Health outreach through trusted community partners has been shown to work—for example, in one study, Black barbers encouraged Black patrons to meet with specially trained pharmacists at their barbershops to receive blood-pressure medication. The patrons reduced their blood pressure and successfully kept it down.
Different disease-causing viruses induce different immune responses. For some diseases, an infected person will gain lifelong immunity. But for other illnesses, such as COVID-19 and influenza, people can be infected more than once, leaving them vulnerable to the disease and its complications.

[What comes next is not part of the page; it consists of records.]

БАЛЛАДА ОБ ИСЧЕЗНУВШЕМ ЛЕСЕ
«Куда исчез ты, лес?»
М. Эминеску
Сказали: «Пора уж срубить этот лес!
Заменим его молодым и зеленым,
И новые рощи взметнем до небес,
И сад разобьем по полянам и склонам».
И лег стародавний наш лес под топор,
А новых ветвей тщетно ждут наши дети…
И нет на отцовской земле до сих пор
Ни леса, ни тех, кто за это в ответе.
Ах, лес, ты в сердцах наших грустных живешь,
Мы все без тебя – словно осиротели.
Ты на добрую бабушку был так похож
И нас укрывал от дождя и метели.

Vaccines for COVID-19 have been shown to help lower the risk of re-infection for those who have had the disease —something that’s especially important in places and during periods when community infection rates are high and when new and dangerous variants are circulating. Studies have also shown that people respond differently to COVID-19 infection; some don’t develop immunity after they recover. Getting a vaccine—even after being infected with COVID-19—reduces the risk of reinfection.
Furthermore, getting vaccinated isn’t just for individual safety. Vaccinated people limit transmission and infection for everyone. We need to understand the benefits vaccination conveys to our friends, family, and other community members who may be more vulnerable. We’re all in this together!